Cross Roads of Confusion
“R-E-S-P-E-C-T find out what it means to me…..” Aretha Franklin
A word that has so much meaning, and yet people just don’t understand, so let’s define it shall we?
re·spect (r -sp kt )
1) To feel or show deferential regard for; esteem.
2) To avoid violation of or interference with: respect the speed limit.
3) To relate or refer to; concern.
Okay, so now it has been defined….Now if I sit here and evaluate many of the friendships and people in my life, do they respect me? Better yet, let us take this one step further and ask… Do I respect them?
I believe I do. I treat people in my life well, if I can help I do it willingly, if I can listen, I do, if I see that they are hurting, I try and help, and if I have found out I have offended, I do my best to reconcile…. So now what? Why am I up so dang late thinking about this word…..Perhaps because I have heard all my life, “To get respect, you must earn respect.” Well if that is true… then what the heck happened?!?
I have very wonderful friends that truly respect me, and my choices, and if I disagreed—well they would “respect” that, and we would still be friends. Then, there are others who are completely disrespectful, who have no regards for my feelings, or for me at all…. So what happened there? I still give them respect, and yet nothing, nada, kaput! I get stung every time, and yet I still return…because some part of me wants to believe that the goodness in “them” will eventually see the true hurt that is caused, and will be respectful in return.
It is so wrong of me to feel this way, to give means to give without ever expecting in return…. I have always believed that, so why in this do I feel so betrayed? What I would like, is to look them in the eye and scream “SCREW YOU!” I will never do that, because as quickly as that emotion comes, I feel conviction of my past disrespectful nature…..
Emotions come in to play in my life more than people think… and with this issue of respect… lah dee dah… here comes the tidal wave of “how do you feel about this?” Here is where things get screwy…. For nearly 5 years I put my emotions away, at the “appropriate time” and guess what? That “appropriate time” well that never really came… So, about 7 months ago I made a commitment to myself to try and feel the emotions I feel there… because that is apart of who I am, and what I want to be.
If I am upset, well dangit! I will be upset, and if I am hurt… I will feel that hurt! This has been a lot easier said than done, and there are times when I fight that old mentality of hiding everything away. There is a great line that I hear over and over in my head when people say I take things too personally… “Whah, what does that mean?
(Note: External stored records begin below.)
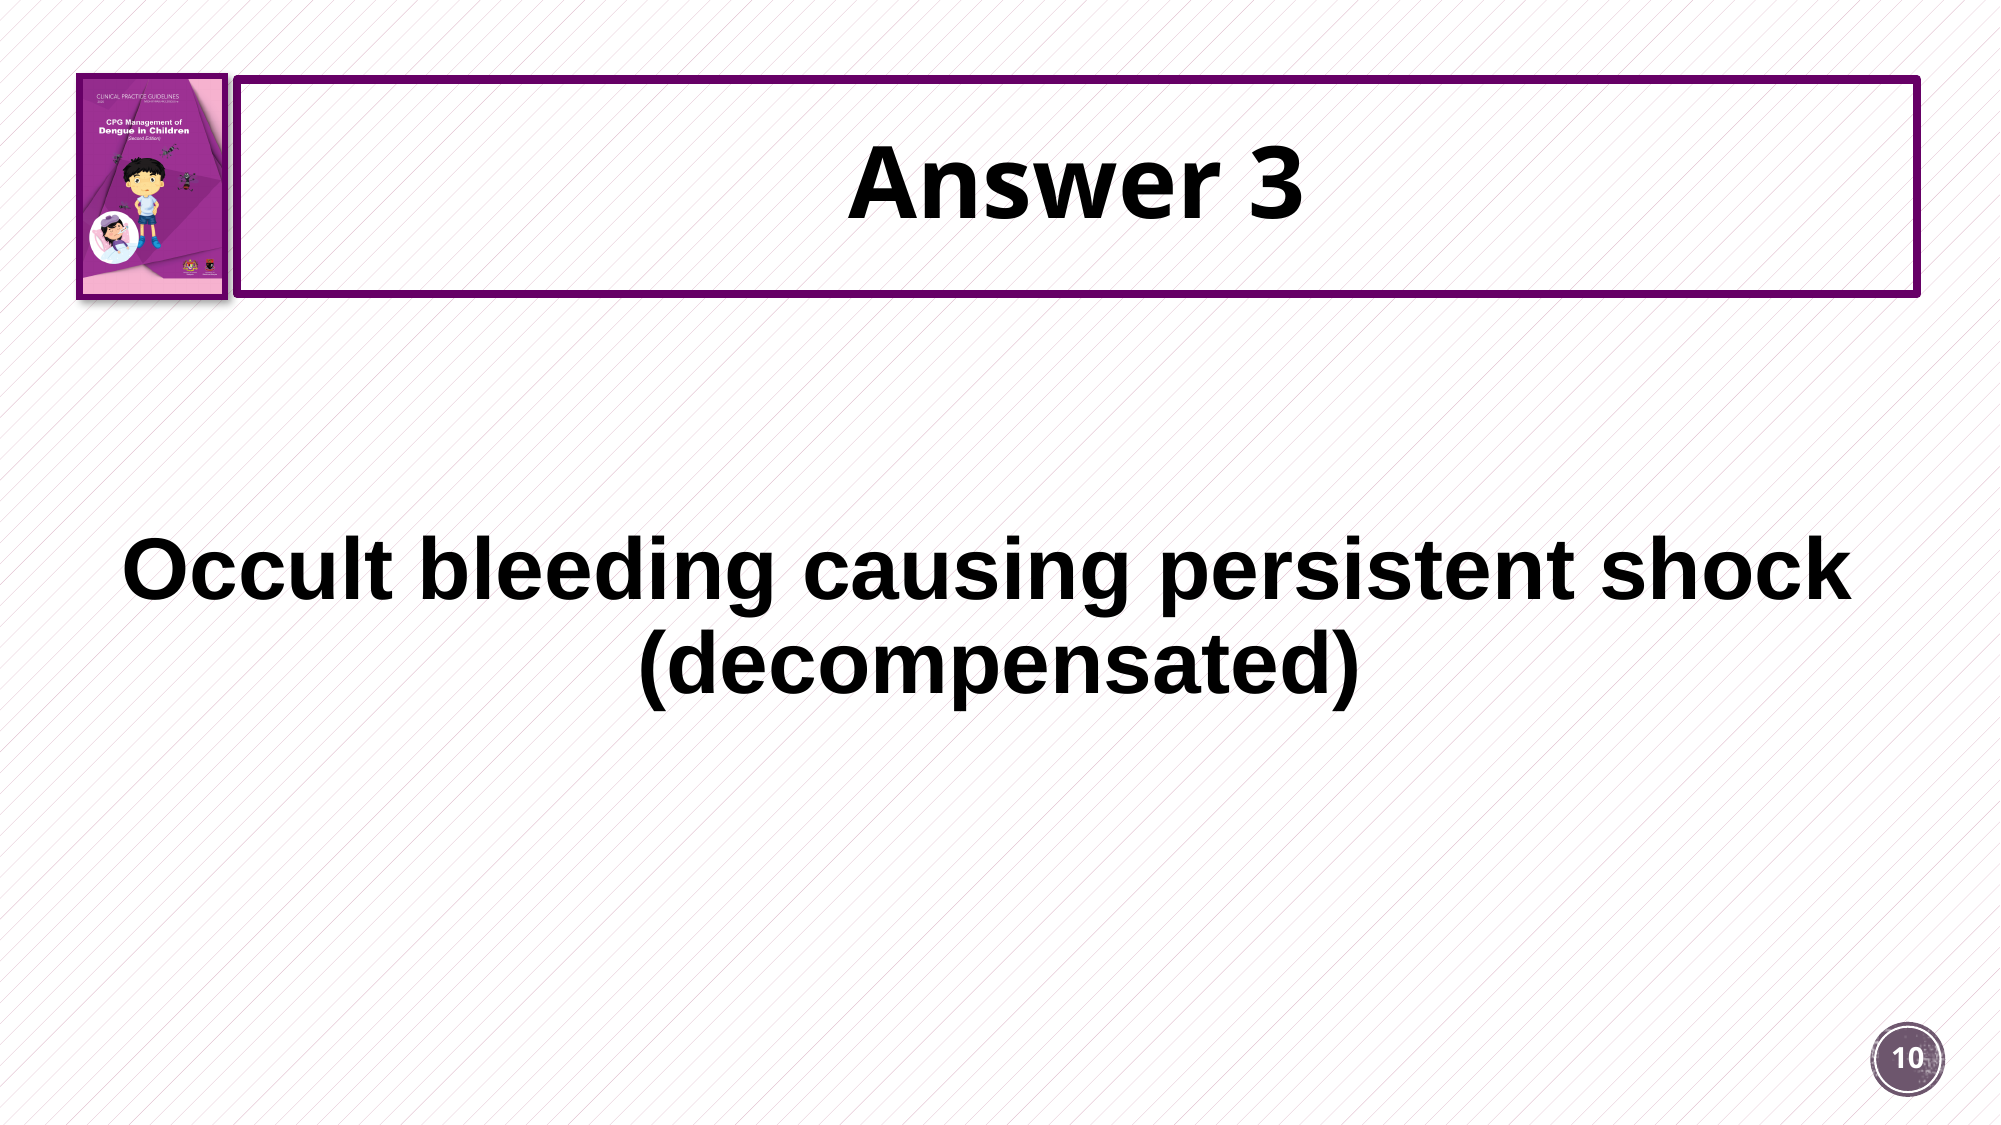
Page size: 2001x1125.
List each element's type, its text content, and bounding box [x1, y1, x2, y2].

picture [83, 79, 222, 294]
text_box Answer 3 [237, 79, 1918, 294]
title Occult bleeding causing persistent shock (decompensated) [82, 430, 1918, 806]
slide_number 10 [1855, 1028, 1961, 1089]
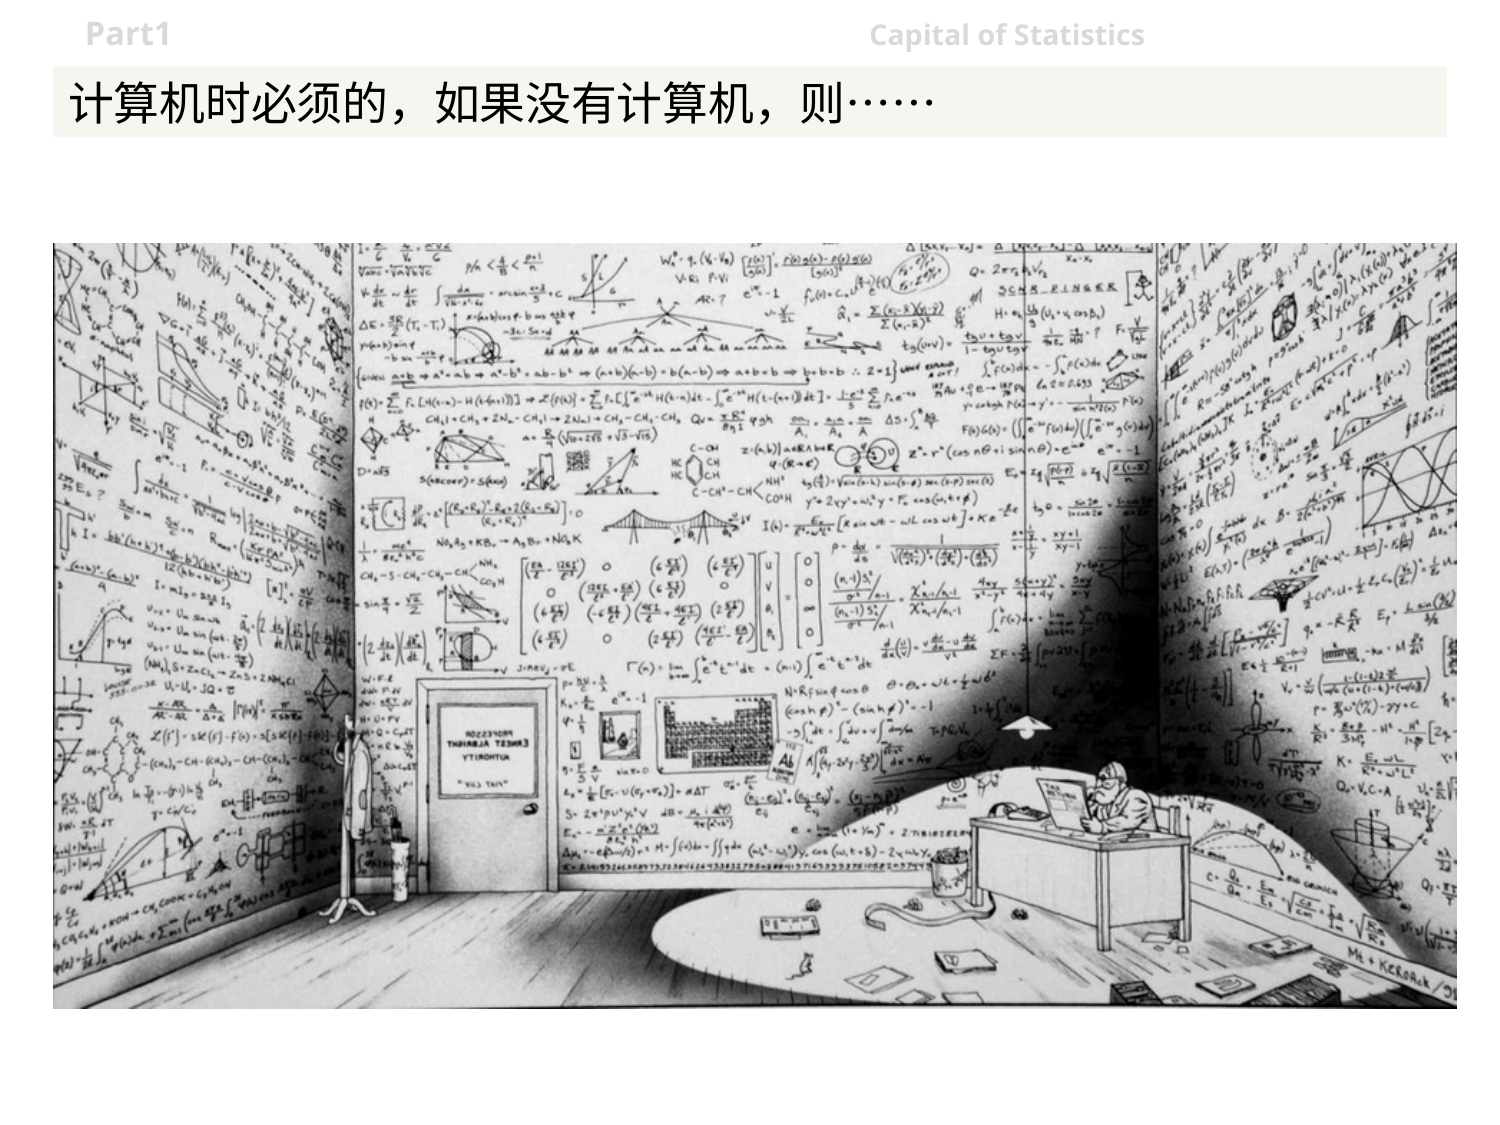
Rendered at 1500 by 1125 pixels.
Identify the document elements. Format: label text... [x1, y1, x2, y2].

title 计算机时必须的，如果没有计算机，则…… [53, 66, 1447, 138]
picture [52, 243, 1457, 1009]
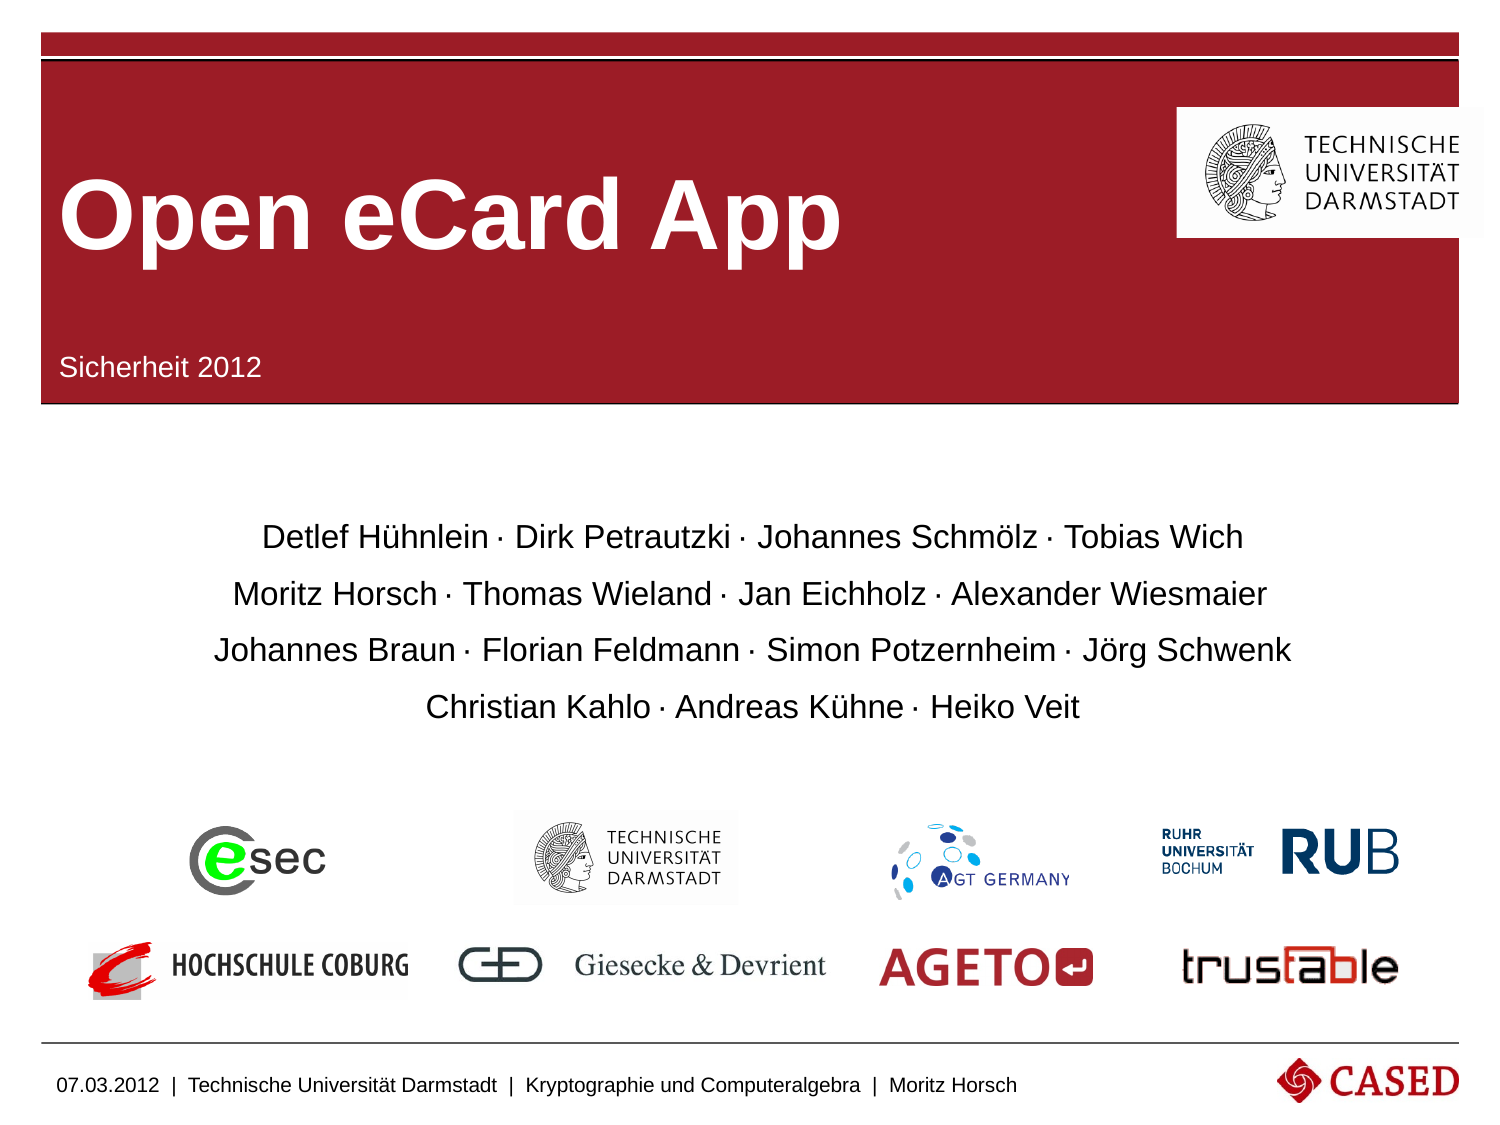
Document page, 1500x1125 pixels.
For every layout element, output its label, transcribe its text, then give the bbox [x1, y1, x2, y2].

picture [891, 823, 1070, 901]
title Open eCard App [58, 79, 1149, 339]
picture [1277, 1058, 1459, 1103]
picture [513, 809, 739, 906]
picture [879, 948, 1093, 986]
picture [88, 941, 408, 1000]
picture [1174, 940, 1412, 1000]
subtitle Sicherheit 2012 [58, 339, 1149, 393]
picture [1176, 107, 1484, 238]
text_box Detlef Hühnlein · Dirk Petrautzki · Johannes Schmölz · Tobias Wich Moritz Horsch · Thomas Wieland · Jan Eichholz · Alexander Wiesmaier Johannes Braun · Florian Feldmann · Simon Potzernheim · Jörg Schwenk Christian Kahlo · Andreas Kühne · Heiko Veit [59, 503, 1447, 716]
picture [454, 940, 833, 992]
picture [1159, 823, 1400, 876]
picture [182, 823, 337, 898]
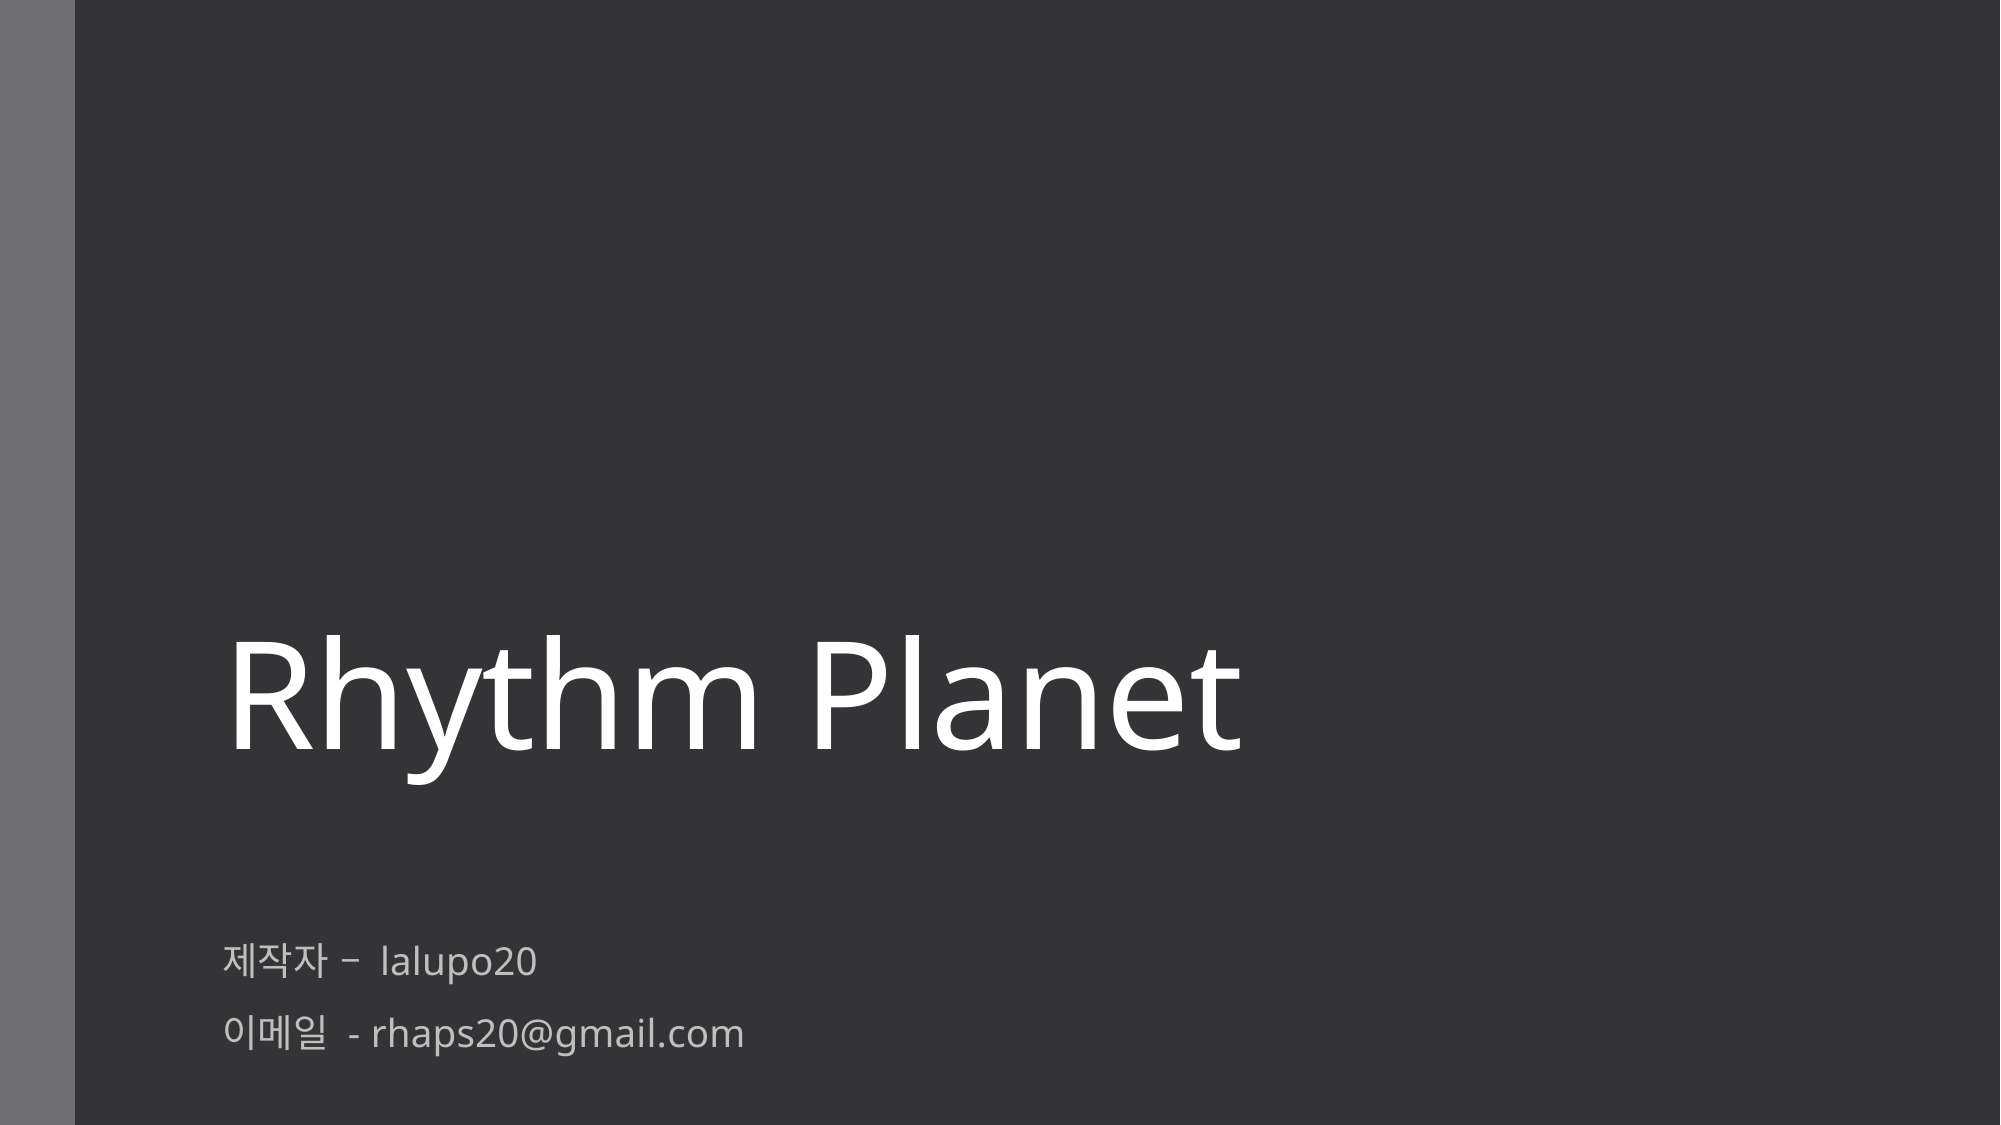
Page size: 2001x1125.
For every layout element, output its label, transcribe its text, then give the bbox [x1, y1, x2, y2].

If anything, things should begin by being personal…..” from a lady who has lost her passion, and is discovering it again, taking it personal is a choice that I have made. I want to know that if I am hurt by you, that I am confident enough in myself to experience that emotion-and be open enough to share it with you…. Knowing that you may not “respect” what I say in the end……
Emotions, respect, honesty, love, acceptance, honor, loyalty, and I could go on and on. These things go hand-in-hand.
So tell me, if you have been disrespected, do you ever ask yourself “Was I perhaps disrespectful first?” Then what happens….. and if you were respectful, and were disrespected….. what then? This is one of those times I wish I could just stick my hole in the ground dangit!